On June 11, law enforcement responded to a 911 call about a group of men planning a riot at a Pride event in Coeur d’Alene, Idaho.
The men were seen getting into a U-haul truck with riot gear, according to CNN. Ten minutes later, the police stopped the truck and detained 31 people. They were charged with misdemeanor conspiracy to riot, said Lee White, Coeur d’Alene’s Police Chief.
The group was driving to a Pride event in Coeur d’Alene City Park, which included a Pride walk, music performances, dancers and drag artists.
“It is clear to us, based on the gear that the individuals had with them, the stuff they had in their possession in the U-Haul with them, along with paperwork that was seized from them, that they came to riot downtown,” said White, according to CNN. The group was equipped with shields, shin guards and other riot gear, such as at least one smoke grenade.
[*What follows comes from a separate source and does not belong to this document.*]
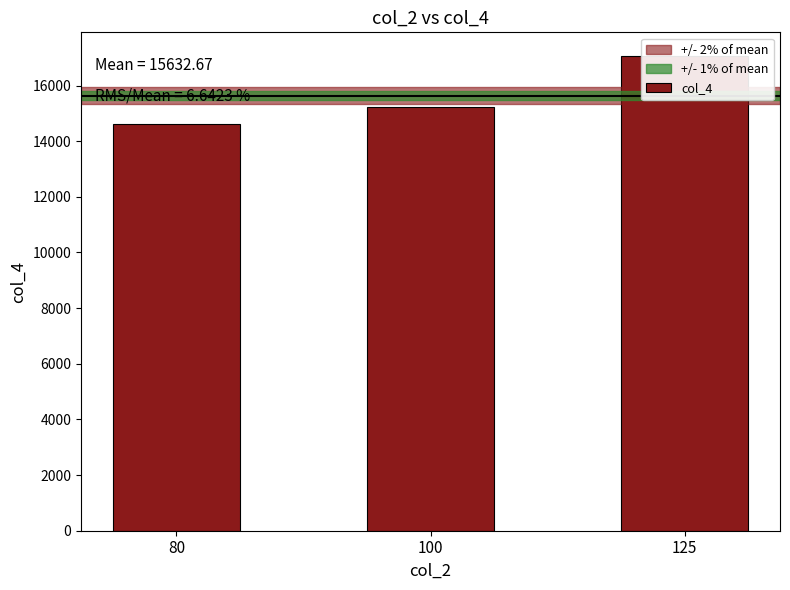

What is the greatest value displayed?

17058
“I think some of us were a bit surprised by not only the level of preparation that we saw, but the equipment that was carried and worn by those individuals, along with the large amount of equipment that was left in the van when the stop happened,” added White. “That level of preparation is not something you see every day,” he said.
The men were released after posting bond, according to Kootenai County’s Sheriff’s Office. They are due back in court at a later date. The FBI is reportedly helping the Coeur d’Alene police with the investigation.
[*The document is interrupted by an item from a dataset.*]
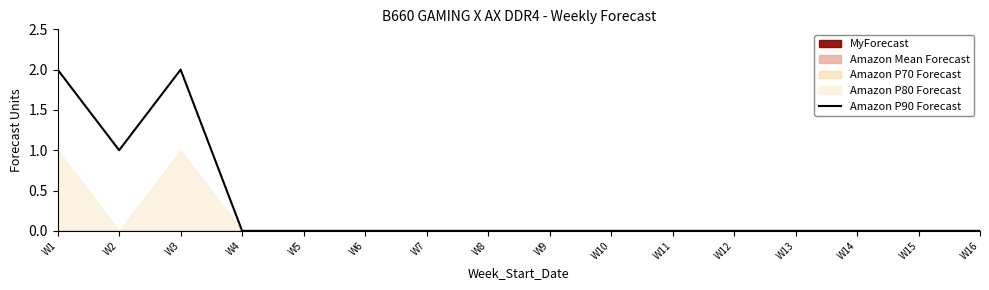

List the labels in order of value, smallest first.

W4, W5, W6, W7, W8, W9, W10, W11, W12, W13, W14, W15, W16, W2, W1, W3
“We are deeply grateful to law enforcement agencies who were present and professionally responded,” wrote The North Idaho Pride Alliance, the event’s organizer, in a June 12 statement. They added that their members are resting “after successfully organizing a momentous, joyful, and SAFE Pride in the Park community celebration under the most challenging of circumstances”.
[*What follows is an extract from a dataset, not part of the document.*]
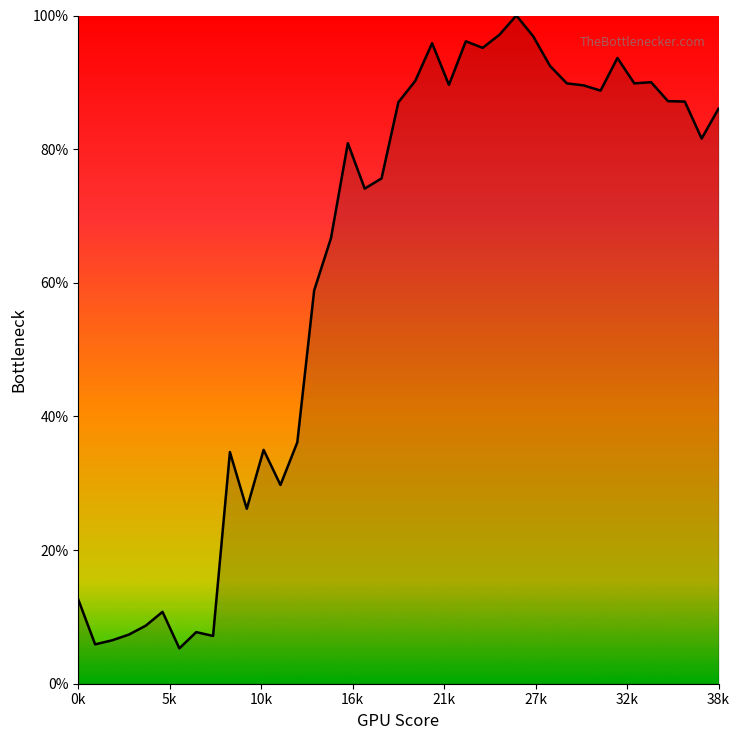

What is the maximum value shown in the chart?

100.0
It is currently unclear why the group picked the event in Coeur d’Alene. In fact, all individuals are from outside the local area and only 2 are from Idaho, according to the Kootenai County Sheriff’s Office.
Most of the men arrested had arms patches and logos associated with the Patriot Front, a white nationalist organization. The Anti-Defamation League has described the Patriot Front as having fascist and anti-Semitic beliefs. The Texas-based organization was created after the 2017 United the Right rally that left one dead in Charlottesville, Virginia. Thomas Ryan Rousseau, the Patriot Front leader, was among those arrested, said Sgt. Shane Molin, Kootenai County sheriff’s, according to CNN.